Item #221 Siri heroi: opovidannia z nedavnoi mynuvshyny [The grey heroes: a story from ancient times]. Frants Kokovskyi.
Siri heroi: opovidannia z nedavnoi mynuvshyny [The grey heroes: a story from ancient times]
Siri heroi: opovidannia z nedavnoi mynuvshyny [The grey heroes: a story from ancient times]
Siri heroi: opovidannia z nedavnoi mynuvshyny [The grey heroes: a story from ancient times]

Siri heroi: opovidannia z nedavnoi mynuvshyny [The grey heroes: a story from ancient times]

Lviv: Svit dytyny, 1937. Hnizdovsky, Jacques (1915-1985). Original illustrated wrappers. Good. Item #221

Series: Ditocha biblioteka, No. 199. Octodecimo (12 x 16.8 cm). 71 pages: illustrations. Text in Ukrainian. A few nicks to spine; overall good.

Franz Kokovskyi (1885-1940) - a Ukrainian lawyer, writer, journalist, translator and linguist. One of the organizers of the secret literary and educational group "Young Ukraine", and one of the founders of the Lemkivshchyna society. Lemkivshchyna is a part of Transcarpathia (spanning Ukraine, Slovakia and Poland). Franz Kokovskyi died in the Soviet forced-labour concentration camp.

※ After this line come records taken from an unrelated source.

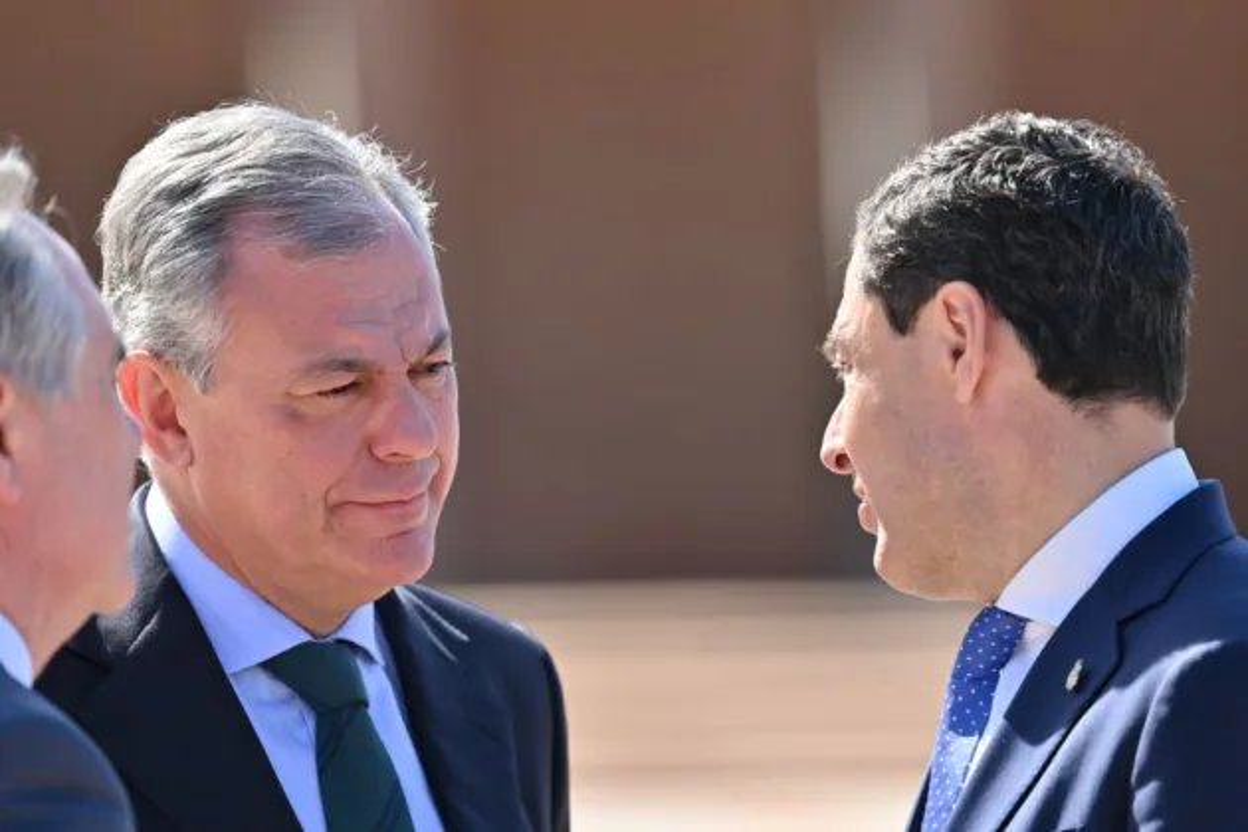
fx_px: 13866
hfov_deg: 5.2
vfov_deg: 3.4
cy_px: 416
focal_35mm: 400
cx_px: 624
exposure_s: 1/2000
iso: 500
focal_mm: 400
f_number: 4.5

Jacques Hnizdovsky (Jakiv Hnizdovskij) was born on January 27, 1915 in Ukraine (Borshchivskyi Raion of Ternopil Oblast) to a noble family bearing the Korab coat of arms. He began his fine arts studies at the Academy of Fine Arts in Warsaw. Germany's invasion of Poland and bombardment of Warsaw forced Jacques to flee Warsaw and continue his studies at the Academy of Fine Arts in Zagreb. Hnizdovsky created hundreds of paintings, pen and ink drawings and watercolors, as well as over 377 woodcuts, etchings and linocuts after his move to the United States in 1949. He was greatly inspired by woodblock printing in Japan as well as the woodcuts of Albrecht Dürer. Hnizdovsky has exhibited widely and his works are in the permanent collections of many museums worldwide. The Museum of Fine Arts in Boston has a large collection of his prints, as does the University of Mount Olive in North Carolina, which presumably has the largest collection of Hnizdovsky prints worldwide. Hnizdovsky designed numerous book covers and illustrated many books. He also designed several stamps and a souvenir sheet for the Ukrainian Plast postal service (issued in 1954 and 1961). Jacques Hnizdovsky died on November 8, 1985 in Bronxville, New York, and is buried at the Lychakivskiy Cemetery in Lviv, Ukraine. His archives are housed at the Slavic and Baltic Division of the New York Public Library.

As of April 2020, OCLC shows only two copies in University of Toronto and University of Saskatchewan.